Records from a data source:
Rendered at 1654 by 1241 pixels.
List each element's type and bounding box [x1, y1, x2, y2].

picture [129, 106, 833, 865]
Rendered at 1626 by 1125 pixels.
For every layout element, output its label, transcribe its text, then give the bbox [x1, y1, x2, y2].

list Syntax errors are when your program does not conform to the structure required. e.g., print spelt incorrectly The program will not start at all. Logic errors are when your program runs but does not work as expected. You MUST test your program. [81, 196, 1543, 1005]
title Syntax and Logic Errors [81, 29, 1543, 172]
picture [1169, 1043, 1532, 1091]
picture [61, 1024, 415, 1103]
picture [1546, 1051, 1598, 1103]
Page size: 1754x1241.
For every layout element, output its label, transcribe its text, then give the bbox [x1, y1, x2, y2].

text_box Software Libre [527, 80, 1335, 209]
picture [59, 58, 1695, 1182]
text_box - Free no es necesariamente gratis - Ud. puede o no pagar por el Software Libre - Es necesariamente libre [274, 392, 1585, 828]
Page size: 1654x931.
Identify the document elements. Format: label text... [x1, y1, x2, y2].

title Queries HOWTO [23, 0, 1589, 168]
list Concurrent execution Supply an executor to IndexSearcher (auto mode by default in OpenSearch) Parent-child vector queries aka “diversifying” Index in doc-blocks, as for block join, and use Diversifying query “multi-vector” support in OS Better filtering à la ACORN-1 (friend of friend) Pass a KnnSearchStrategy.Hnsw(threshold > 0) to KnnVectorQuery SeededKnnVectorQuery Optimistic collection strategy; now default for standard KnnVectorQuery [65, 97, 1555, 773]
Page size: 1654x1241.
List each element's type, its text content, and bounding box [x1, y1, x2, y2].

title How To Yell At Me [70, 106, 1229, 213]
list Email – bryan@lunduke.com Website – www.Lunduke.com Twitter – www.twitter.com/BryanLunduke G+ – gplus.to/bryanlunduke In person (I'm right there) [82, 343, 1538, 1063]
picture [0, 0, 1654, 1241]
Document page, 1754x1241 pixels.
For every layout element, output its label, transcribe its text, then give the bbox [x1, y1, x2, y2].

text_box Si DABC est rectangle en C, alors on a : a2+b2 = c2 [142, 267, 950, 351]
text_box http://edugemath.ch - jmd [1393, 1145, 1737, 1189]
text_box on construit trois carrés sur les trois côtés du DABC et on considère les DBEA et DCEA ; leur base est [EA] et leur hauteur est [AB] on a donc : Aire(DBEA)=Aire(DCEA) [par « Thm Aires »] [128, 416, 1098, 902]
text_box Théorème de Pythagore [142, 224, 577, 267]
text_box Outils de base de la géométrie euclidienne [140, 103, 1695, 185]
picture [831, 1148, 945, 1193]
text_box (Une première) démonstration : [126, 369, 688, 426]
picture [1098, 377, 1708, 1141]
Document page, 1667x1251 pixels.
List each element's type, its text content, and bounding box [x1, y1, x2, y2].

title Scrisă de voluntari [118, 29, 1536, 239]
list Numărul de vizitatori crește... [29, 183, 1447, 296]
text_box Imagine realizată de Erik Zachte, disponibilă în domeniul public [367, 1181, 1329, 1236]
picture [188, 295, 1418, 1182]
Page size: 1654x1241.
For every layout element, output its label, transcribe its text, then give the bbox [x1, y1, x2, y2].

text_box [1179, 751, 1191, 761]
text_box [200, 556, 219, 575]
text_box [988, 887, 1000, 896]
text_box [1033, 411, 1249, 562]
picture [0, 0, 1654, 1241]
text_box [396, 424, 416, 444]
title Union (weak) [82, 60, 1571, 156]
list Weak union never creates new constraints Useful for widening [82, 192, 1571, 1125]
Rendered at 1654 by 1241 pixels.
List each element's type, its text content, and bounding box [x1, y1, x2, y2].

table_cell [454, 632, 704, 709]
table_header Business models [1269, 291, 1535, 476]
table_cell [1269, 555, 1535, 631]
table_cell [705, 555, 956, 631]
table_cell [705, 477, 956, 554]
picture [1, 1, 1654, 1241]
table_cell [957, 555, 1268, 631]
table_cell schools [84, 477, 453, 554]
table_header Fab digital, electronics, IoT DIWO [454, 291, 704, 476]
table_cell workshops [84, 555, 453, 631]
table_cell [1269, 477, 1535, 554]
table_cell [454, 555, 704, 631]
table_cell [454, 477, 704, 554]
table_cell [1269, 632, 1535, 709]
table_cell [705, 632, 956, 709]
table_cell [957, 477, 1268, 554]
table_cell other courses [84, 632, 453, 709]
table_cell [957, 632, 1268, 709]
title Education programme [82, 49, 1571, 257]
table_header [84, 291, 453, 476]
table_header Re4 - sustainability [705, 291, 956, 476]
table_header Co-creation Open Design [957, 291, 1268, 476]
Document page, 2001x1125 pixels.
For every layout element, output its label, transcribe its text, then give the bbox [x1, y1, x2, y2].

**What to do**
Reproduce the listing above line for line, beginning with the line that contains "Page size: 1654x931." and continuing through the line that contains "picture [1098, 377, 1708, 1141]", with both of those lines included.

**Result of the exercise**
Page size: 1654x931.
Identify the document elements. Format: label text... [x1, y1, x2, y2].

title Queries HOWTO [23, 0, 1589, 168]
list Concurrent execution Supply an executor to IndexSearcher (auto mode by default in OpenSearch) Parent-child vector queries aka “diversifying” Index in doc-blocks, as for block join, and use Diversifying query “multi-vector” support in OS Better filtering à la ACORN-1 (friend of friend) Pass a KnnSearchStrategy.Hnsw(threshold > 0) to KnnVectorQuery SeededKnnVectorQuery Optimistic collection strategy; now default for standard KnnVectorQuery [65, 97, 1555, 773]
Page size: 1654x1241.
List each element's type, its text content, and bounding box [x1, y1, x2, y2].

title How To Yell At Me [70, 106, 1229, 213]
list Email – bryan@lunduke.com Website – www.Lunduke.com Twitter – www.twitter.com/BryanLunduke G+ – gplus.to/bryanlunduke In person (I'm right there) [82, 343, 1538, 1063]
picture [0, 0, 1654, 1241]
Document page, 1754x1241 pixels.
For every layout element, output its label, transcribe its text, then give the bbox [x1, y1, x2, y2].

text_box Si DABC est rectangle en C, alors on a : a2+b2 = c2 [142, 267, 950, 351]
text_box http://edugemath.ch - jmd [1393, 1145, 1737, 1189]
text_box on construit trois carrés sur les trois côtés du DABC et on considère les DBEA et DCEA ; leur base est [EA] et leur hauteur est [AB] on a donc : Aire(DBEA)=Aire(DCEA) [par « Thm Aires »] [128, 416, 1098, 902]
text_box Théorème de Pythagore [142, 224, 577, 267]
text_box Outils de base de la géométrie euclidienne [140, 103, 1695, 185]
picture [831, 1148, 945, 1193]
text_box (Une première) démonstration : [126, 369, 688, 426]
picture [1098, 377, 1708, 1141]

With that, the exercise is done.